WHAT TO DO: Reproduce every one of the rows below word for word, with each line kept in its original order and form.

EXERCISE INPUTS:

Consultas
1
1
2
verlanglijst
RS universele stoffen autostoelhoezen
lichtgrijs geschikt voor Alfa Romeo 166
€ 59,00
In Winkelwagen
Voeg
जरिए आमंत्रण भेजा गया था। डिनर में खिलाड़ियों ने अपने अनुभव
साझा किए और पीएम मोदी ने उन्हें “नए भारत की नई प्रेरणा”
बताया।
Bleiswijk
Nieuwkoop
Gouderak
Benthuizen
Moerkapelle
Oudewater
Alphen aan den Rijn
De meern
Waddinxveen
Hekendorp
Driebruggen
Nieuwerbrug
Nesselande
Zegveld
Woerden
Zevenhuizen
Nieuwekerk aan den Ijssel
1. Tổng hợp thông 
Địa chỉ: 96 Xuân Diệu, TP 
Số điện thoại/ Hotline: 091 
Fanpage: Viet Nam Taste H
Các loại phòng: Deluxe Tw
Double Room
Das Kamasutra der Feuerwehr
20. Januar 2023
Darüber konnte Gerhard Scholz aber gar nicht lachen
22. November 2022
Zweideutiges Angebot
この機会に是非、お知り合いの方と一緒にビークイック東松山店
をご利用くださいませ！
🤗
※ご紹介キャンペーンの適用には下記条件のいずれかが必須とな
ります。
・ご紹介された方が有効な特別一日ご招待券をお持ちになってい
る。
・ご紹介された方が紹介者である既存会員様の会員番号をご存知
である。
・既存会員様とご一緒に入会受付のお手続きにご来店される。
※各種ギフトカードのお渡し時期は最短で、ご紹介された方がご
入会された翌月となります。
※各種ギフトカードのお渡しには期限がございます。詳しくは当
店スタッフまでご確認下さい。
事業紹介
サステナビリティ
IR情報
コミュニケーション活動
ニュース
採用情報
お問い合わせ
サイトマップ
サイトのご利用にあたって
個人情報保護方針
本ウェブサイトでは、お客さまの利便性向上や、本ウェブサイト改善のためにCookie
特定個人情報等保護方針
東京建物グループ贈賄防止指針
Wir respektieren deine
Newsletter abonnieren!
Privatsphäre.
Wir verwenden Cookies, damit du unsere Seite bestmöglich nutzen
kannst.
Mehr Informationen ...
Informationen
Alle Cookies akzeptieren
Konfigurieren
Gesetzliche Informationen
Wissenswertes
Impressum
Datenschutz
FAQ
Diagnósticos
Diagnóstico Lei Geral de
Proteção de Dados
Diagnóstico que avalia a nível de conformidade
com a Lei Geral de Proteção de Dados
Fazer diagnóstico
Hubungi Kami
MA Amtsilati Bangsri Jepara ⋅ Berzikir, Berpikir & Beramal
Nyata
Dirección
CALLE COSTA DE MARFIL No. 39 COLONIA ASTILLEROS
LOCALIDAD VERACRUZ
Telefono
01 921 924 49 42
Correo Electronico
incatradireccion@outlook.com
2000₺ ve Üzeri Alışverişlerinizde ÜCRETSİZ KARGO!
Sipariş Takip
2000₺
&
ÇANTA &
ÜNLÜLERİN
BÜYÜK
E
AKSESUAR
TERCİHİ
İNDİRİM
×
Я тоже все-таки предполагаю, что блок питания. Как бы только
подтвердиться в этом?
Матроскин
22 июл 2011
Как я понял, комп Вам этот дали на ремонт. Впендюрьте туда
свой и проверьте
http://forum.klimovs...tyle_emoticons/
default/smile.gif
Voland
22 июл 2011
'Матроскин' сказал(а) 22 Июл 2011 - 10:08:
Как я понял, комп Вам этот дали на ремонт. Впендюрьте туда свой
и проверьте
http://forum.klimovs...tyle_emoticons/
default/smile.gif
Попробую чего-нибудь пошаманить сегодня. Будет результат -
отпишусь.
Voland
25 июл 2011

TASK RESPONSE:
Consultas
1
1
2
verlanglijst
RS universele stoffen autostoelhoezen
lichtgrijs geschikt voor Alfa Romeo 166
€ 59,00
In Winkelwagen
Voeg
जरिए आमंत्रण भेजा गया था। डिनर में खिलाड़ियों ने अपने अनुभव
साझा किए और पीएम मोदी ने उन्हें “नए भारत की नई प्रेरणा”
बताया।
Bleiswijk
Nieuwkoop
Gouderak
Benthuizen
Moerkapelle
Oudewater
Alphen aan den Rijn
De meern
Waddinxveen
Hekendorp
Driebruggen
Nieuwerbrug
Nesselande
Zegveld
Woerden
Zevenhuizen
Nieuwekerk aan den Ijssel
1. Tổng hợp thông 
Địa chỉ: 96 Xuân Diệu, TP 
Số điện thoại/ Hotline: 091 
Fanpage: Viet Nam Taste H
Các loại phòng: Deluxe Tw
Double Room
Das Kamasutra der Feuerwehr
20. Januar 2023
Darüber konnte Gerhard Scholz aber gar nicht lachen
22. November 2022
Zweideutiges Angebot
この機会に是非、お知り合いの方と一緒にビークイック東松山店
をご利用くださいませ！
🤗
※ご紹介キャンペーンの適用には下記条件のいずれかが必須とな
ります。
・ご紹介された方が有効な特別一日ご招待券をお持ちになってい
る。
・ご紹介された方が紹介者である既存会員様の会員番号をご存知
である。
・既存会員様とご一緒に入会受付のお手続きにご来店される。
※各種ギフトカードのお渡し時期は最短で、ご紹介された方がご
入会された翌月となります。
※各種ギフトカードのお渡しには期限がございます。詳しくは当
店スタッフまでご確認下さい。
事業紹介
サステナビリティ
IR情報
コミュニケーション活動
ニュース
採用情報
お問い合わせ
サイトマップ
サイトのご利用にあたって
個人情報保護方針
本ウェブサイトでは、お客さまの利便性向上や、本ウェブサイト改善のためにCookie
特定個人情報等保護方針
東京建物グループ贈賄防止指針
Wir respektieren deine
Newsletter abonnieren!
Privatsphäre.
Wir verwenden Cookies, damit du unsere Seite bestmöglich nutzen
kannst.
Mehr Informationen ...
Informationen
Alle Cookies akzeptieren
Konfigurieren
Gesetzliche Informationen
Wissenswertes
Impressum
Datenschutz
FAQ
Diagnósticos
Diagnóstico Lei Geral de
Proteção de Dados
Diagnóstico que avalia a nível de conformidade
com a Lei Geral de Proteção de Dados
Fazer diagnóstico
Hubungi Kami
MA Amtsilati Bangsri Jepara ⋅ Berzikir, Berpikir & Beramal
Nyata
Dirección
CALLE COSTA DE MARFIL No. 39 COLONIA ASTILLEROS
LOCALIDAD VERACRUZ
Telefono
01 921 924 49 42
Correo Electronico
incatradireccion@outlook.com
2000₺ ve Üzeri Alışverişlerinizde ÜCRETSİZ KARGO!
Sipariş Takip
2000₺
&
ÇANTA &
ÜNLÜLERİN
BÜYÜK
E
AKSESUAR
TERCİHİ
İNDİRİM
×
Я тоже все-таки предполагаю, что блок питания. Как бы только
подтвердиться в этом?
Матроскин
22 июл 2011
Как я понял, комп Вам этот дали на ремонт. Впендюрьте туда
свой и проверьте
http://forum.klimovs...tyle_emoticons/
default/smile.gif
Voland
22 июл 2011
'Матроскин' сказал(а) 22 Июл 2011 - 10:08:
Как я понял, комп Вам этот дали на ремонт. Впендюрьте туда свой
и проверьте
http://forum.klimovs...tyle_emoticons/
default/smile.gif
Попробую чего-нибудь пошаманить сегодня. Будет результат -
отпишусь.
Voland
25 июл 2011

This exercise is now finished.